To make this possible, one of the most important initiatives put in place by the Future Food Institute has been the creation, in collaboration with FAO and UNIDO ITPO Italy, of a Coalition dedicated to Mediterranean supply chains, which was conceived to accelerate the ecological transition of global agri-food systems, develop innovative solutions, and actively support the most sensitive supply chains in the Mediterranean agricultural sector. Established as part of the Reshaping Agri-food Systems to Build Back Better conference and launched at the G20 in Matera, this coalition comes to life through deep collaboration between institutions and the private sector, including the “Angelo Vassallo” Mediterranean Diet Study Center, GenerationAG (Greece), and KMZero (Spain) to actively support the most sensitive supply chains in the Mediterranean agricultural sector, local institutions, and small-scale farmers.

Preserving and protecting iconic Italian supply chains is also an integral part of the Future Food Institute’s outreach and dissemination work. From the International Week of Italian Cuisine in the World to the anniversary of the Mediterranean Diet, to the Food is a Conversation” – special edition RegenerAction, giving power and relevance to the true heroes of the ecological transition also means giving voice to the representatives of Italian supply chains and consortiums for the protection of PDO and PGI products.

These are encounters that from the latest Future Food Living Lab opened in Pollica-the Paideia Campus-find their fullest appreciation. The campus is a place where tradition meets an extraordinary melting pot of diversity, within which pivotal consortiums of Campania’s regional identity, such as that of Mozzarella di Bufala Campana, Olive Oil, or Pasta di Gragnano, Cooperatives, farmers, fishermen, attentive breeders, networks of regenerative farmers, such as Rareche, the first network of regenerative farmers, and Biodistricts meet and transit.

With an area covering more than 3,196 square kilometers, 36 municipalities, and 400 organic farms oriented to multifunctionality, the Biodistrict of Cilento represents a perfect example of a regener-action application expanded and applied to the whole territory.
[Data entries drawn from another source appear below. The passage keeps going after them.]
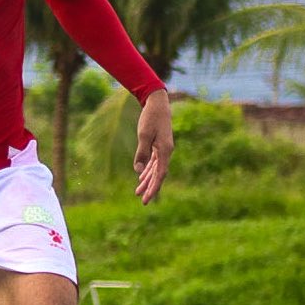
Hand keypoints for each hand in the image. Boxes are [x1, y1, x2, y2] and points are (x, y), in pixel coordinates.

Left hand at [133, 89, 172, 203]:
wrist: (157, 103)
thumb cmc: (150, 117)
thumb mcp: (144, 135)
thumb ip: (141, 153)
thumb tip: (138, 171)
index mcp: (165, 150)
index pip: (160, 174)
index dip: (154, 187)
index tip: (147, 198)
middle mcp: (166, 151)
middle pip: (158, 174)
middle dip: (150, 188)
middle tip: (142, 201)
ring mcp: (163, 148)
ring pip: (155, 169)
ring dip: (147, 180)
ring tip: (138, 192)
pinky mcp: (158, 145)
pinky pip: (154, 162)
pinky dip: (148, 169)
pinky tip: (141, 176)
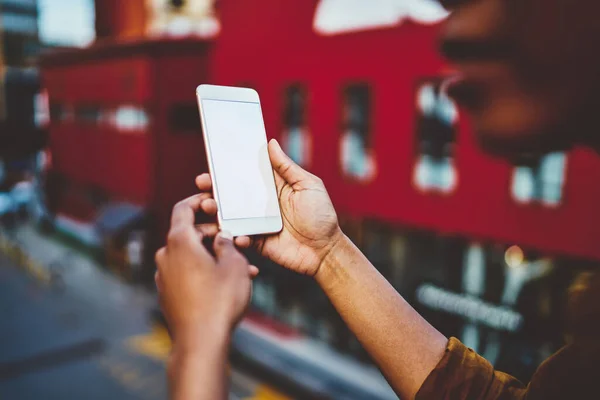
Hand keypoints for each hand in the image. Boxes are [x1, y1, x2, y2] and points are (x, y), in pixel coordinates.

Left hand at [155, 195, 257, 345]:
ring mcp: (163, 276)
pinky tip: (227, 283)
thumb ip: (228, 244)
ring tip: (243, 267)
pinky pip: (187, 274)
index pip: (183, 208)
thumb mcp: (234, 265)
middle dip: (215, 235)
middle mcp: (166, 255)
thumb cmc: (219, 300)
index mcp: (179, 241)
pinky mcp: (167, 293)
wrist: (201, 341)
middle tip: (238, 240)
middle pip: (190, 234)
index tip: (211, 200)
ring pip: (191, 256)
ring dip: (214, 257)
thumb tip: (222, 238)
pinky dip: (205, 272)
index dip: (198, 200)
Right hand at [195, 139, 342, 276]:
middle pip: (231, 193)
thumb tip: (271, 142)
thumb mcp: (308, 186)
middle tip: (203, 181)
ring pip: (229, 214)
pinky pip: (238, 236)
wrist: (325, 251)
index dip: (229, 167)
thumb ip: (287, 167)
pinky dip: (232, 234)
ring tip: (208, 205)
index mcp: (271, 187)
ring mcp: (256, 222)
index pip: (246, 173)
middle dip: (214, 187)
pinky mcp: (255, 241)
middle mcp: (260, 203)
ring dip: (216, 210)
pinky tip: (232, 232)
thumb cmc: (321, 216)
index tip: (214, 158)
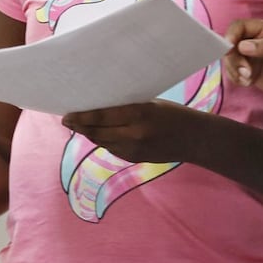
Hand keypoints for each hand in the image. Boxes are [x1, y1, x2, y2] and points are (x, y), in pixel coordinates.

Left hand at [61, 101, 201, 163]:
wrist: (195, 139)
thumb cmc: (173, 114)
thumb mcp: (150, 104)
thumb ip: (126, 107)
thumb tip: (99, 107)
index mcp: (139, 114)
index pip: (101, 116)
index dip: (82, 117)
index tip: (67, 115)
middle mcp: (134, 134)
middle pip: (97, 132)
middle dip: (80, 126)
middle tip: (67, 120)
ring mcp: (134, 150)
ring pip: (102, 142)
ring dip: (90, 134)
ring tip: (79, 125)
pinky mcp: (135, 159)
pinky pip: (112, 149)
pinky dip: (104, 141)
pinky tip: (99, 134)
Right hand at [224, 19, 262, 106]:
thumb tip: (243, 45)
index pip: (240, 26)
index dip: (231, 35)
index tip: (228, 49)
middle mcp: (256, 41)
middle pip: (231, 43)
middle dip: (233, 59)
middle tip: (246, 72)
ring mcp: (252, 57)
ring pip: (230, 59)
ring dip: (234, 70)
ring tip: (249, 80)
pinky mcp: (250, 72)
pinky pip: (233, 72)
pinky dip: (236, 78)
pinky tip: (248, 84)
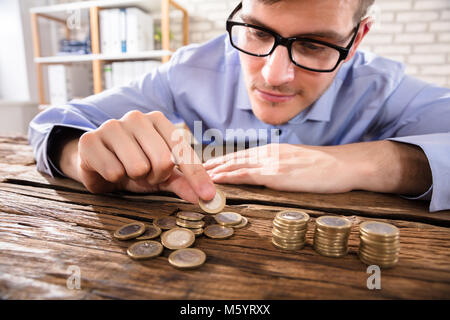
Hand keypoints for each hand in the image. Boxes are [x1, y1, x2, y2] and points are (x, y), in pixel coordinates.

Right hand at [59, 110, 215, 202]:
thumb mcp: (162, 175)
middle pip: (163, 161)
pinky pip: (114, 172)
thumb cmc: (133, 165)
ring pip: (138, 167)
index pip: (183, 151)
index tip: (207, 197)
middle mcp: (137, 117)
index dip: (197, 176)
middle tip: (146, 174)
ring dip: (134, 178)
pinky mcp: (89, 140)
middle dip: (156, 176)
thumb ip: (184, 182)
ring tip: (126, 170)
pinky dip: (114, 178)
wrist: (95, 163)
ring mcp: (111, 126)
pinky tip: (108, 168)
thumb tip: (206, 196)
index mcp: (158, 120)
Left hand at [203, 143, 360, 192]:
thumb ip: (278, 164)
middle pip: (232, 158)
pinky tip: (216, 180)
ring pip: (235, 165)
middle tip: (192, 169)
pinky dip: (229, 176)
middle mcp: (267, 153)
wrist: (344, 164)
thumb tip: (266, 173)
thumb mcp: (296, 161)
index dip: (221, 160)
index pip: (239, 155)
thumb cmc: (324, 165)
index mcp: (271, 150)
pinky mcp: (277, 174)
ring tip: (196, 175)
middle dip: (211, 164)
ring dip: (214, 170)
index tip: (206, 165)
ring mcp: (272, 163)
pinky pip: (247, 175)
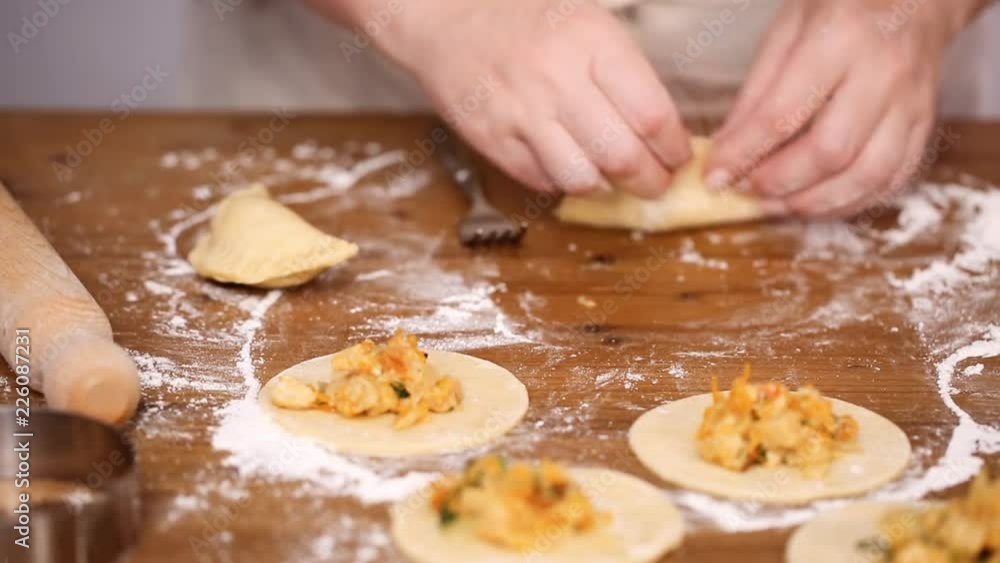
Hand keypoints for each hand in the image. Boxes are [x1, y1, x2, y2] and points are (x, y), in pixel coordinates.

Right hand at [371, 0, 691, 196]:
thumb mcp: (588, 25)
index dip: (674, 148)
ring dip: (608, 188)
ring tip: (615, 181)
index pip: (651, 114)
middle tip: (657, 183)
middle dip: (650, 181)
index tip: (678, 157)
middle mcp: (556, 78)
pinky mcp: (492, 140)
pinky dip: (566, 183)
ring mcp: (520, 113)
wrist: (448, 19)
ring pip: (583, 179)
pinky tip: (573, 167)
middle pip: (622, 155)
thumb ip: (625, 75)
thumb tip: (664, 132)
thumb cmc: (526, 21)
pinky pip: (543, 181)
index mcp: (591, 41)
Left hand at [706, 0, 976, 216]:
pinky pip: (891, 181)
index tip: (715, 178)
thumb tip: (724, 153)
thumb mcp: (785, 33)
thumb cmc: (843, 10)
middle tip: (748, 191)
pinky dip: (850, 202)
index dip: (743, 154)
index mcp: (839, 39)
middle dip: (780, 183)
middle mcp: (882, 74)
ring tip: (777, 205)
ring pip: (866, 176)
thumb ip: (755, 95)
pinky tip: (818, 202)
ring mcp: (911, 103)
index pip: (782, 114)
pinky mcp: (926, 126)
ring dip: (815, 203)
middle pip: (830, 152)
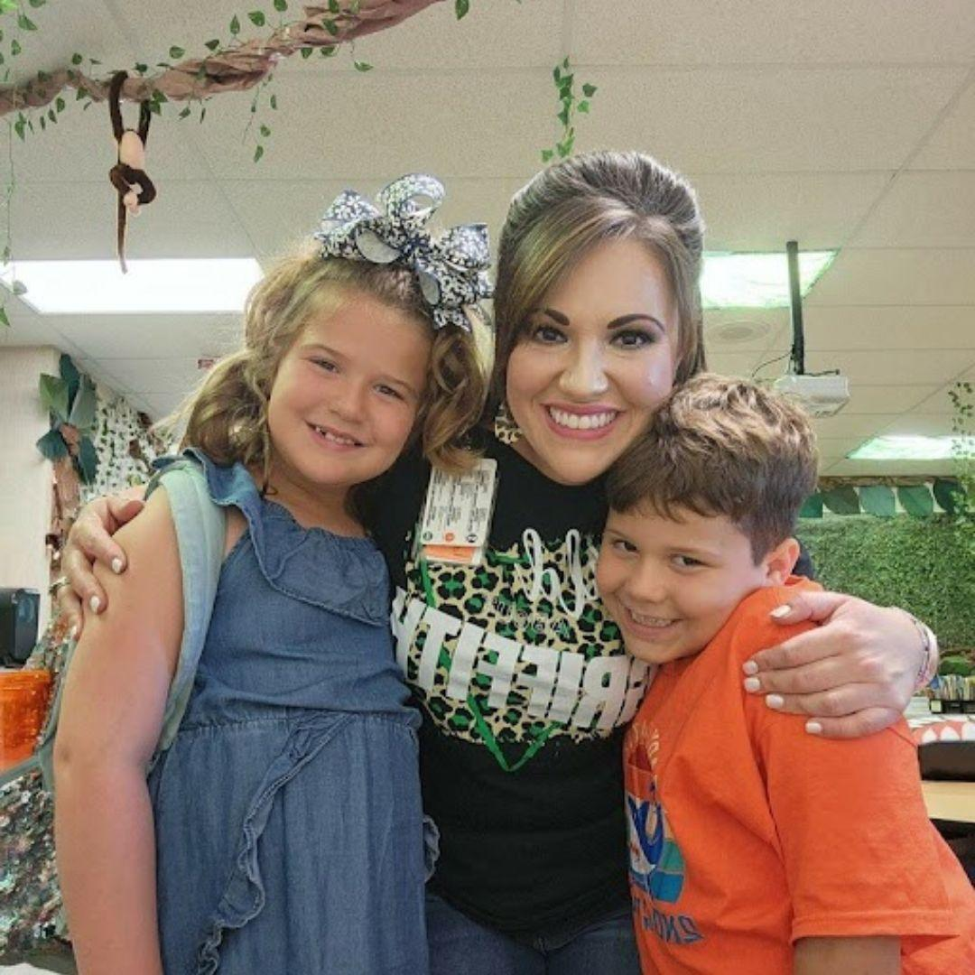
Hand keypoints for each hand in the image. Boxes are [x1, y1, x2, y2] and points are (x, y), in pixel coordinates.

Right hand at [57, 490, 145, 636]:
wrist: (124, 525)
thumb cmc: (127, 515)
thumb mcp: (126, 506)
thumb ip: (129, 506)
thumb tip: (138, 505)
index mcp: (89, 525)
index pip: (91, 536)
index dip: (104, 550)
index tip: (122, 565)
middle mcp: (77, 548)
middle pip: (76, 567)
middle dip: (89, 585)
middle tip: (103, 602)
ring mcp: (75, 569)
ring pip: (69, 588)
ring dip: (79, 605)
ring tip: (95, 616)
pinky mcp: (76, 587)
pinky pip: (69, 603)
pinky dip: (74, 618)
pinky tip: (81, 634)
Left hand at [742, 591, 924, 738]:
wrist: (912, 643)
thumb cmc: (865, 622)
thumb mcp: (838, 602)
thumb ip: (804, 603)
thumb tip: (772, 617)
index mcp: (846, 634)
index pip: (797, 651)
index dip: (769, 660)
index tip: (748, 666)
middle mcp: (863, 662)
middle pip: (808, 678)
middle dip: (775, 683)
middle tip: (751, 686)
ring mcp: (879, 688)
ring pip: (827, 703)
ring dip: (795, 706)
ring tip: (771, 703)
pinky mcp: (891, 709)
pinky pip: (859, 725)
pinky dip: (833, 729)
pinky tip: (809, 727)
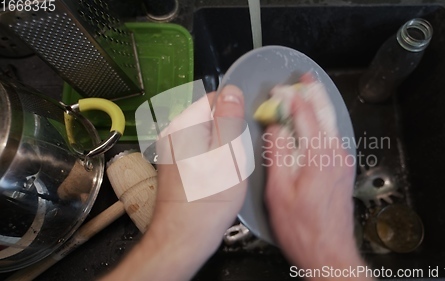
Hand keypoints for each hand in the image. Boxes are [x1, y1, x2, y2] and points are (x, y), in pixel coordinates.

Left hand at [102, 85, 246, 280]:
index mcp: (183, 125)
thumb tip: (232, 90)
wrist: (184, 236)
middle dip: (228, 133)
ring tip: (223, 171)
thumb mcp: (228, 154)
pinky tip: (215, 178)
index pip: (215, 98)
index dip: (234, 115)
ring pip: (208, 136)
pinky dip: (212, 160)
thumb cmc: (207, 200)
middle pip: (211, 117)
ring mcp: (171, 150)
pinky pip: (201, 151)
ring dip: (221, 148)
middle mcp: (172, 133)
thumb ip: (229, 118)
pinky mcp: (175, 165)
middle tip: (232, 159)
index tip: (239, 136)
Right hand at [264, 79, 367, 278]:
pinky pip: (333, 136)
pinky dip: (322, 123)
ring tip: (308, 91)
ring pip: (331, 123)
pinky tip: (314, 122)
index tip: (278, 90)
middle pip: (325, 113)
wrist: (329, 252)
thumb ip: (277, 154)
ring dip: (318, 106)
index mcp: (320, 156)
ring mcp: (343, 162)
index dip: (290, 98)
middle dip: (313, 92)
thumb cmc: (304, 229)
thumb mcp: (279, 191)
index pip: (305, 114)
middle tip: (305, 77)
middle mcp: (336, 155)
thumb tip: (274, 129)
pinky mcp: (343, 170)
Starting from organic and regenerative agriculture, the focus is to aggregate the will of farmers, trade associations, but also universities, local municipalities, and all the actors that have a direct and indirect relationship with the sustainable development of the territory. A regeneration-action that requires awareness and active participation and that cannot be lasting without being permeated through local territories and their communities.

That’s why, from Pollica, meeting the ambassadors of the Mediterranean Diet and its supply chains is an integral part of the educational program offered to students and professors, in our Boot Camps, school-to-work programs, and moments of convivial rediscovery through the products and protagonists of the iconic Mediterranean supply chains. But also through long-term programs such as the Pollica 2050 project which aims to make Cilento the ideal place to prototype innovative models for the transformation of food systems, through the reuse of abandoned land that will allow the village to return to its ancient beauty and give the opportunity to experiment with new production models such as regenerative agriculture.

Supporting these actors in the ecological and digital transition is crucial to ensuring resilient, biodiverse, and regenerative food systems. This is why the theme of supply chains will also be central to the European Agrifood Week, held in Pollica from next week.

During the event series, we will talk about supply and distribution chains, new production paradigms for economic regeneration, and the Italian ecosystem in agri-tech, but we will also delve into European strategies, such as Farm to Fork and support for local supply chains. We will share this journey with exceptional guests such as the Consorzio Protezione Sughereti Campania and Luciana Cipriani, founder of Natura Humana and undisputed expert on the carob tree, a wild plant of the Mediterranean basin, used since antiquity by the Egyptians, Greeks, and Romans and recently revalued also by the pharmaceutical and cosmetic industry.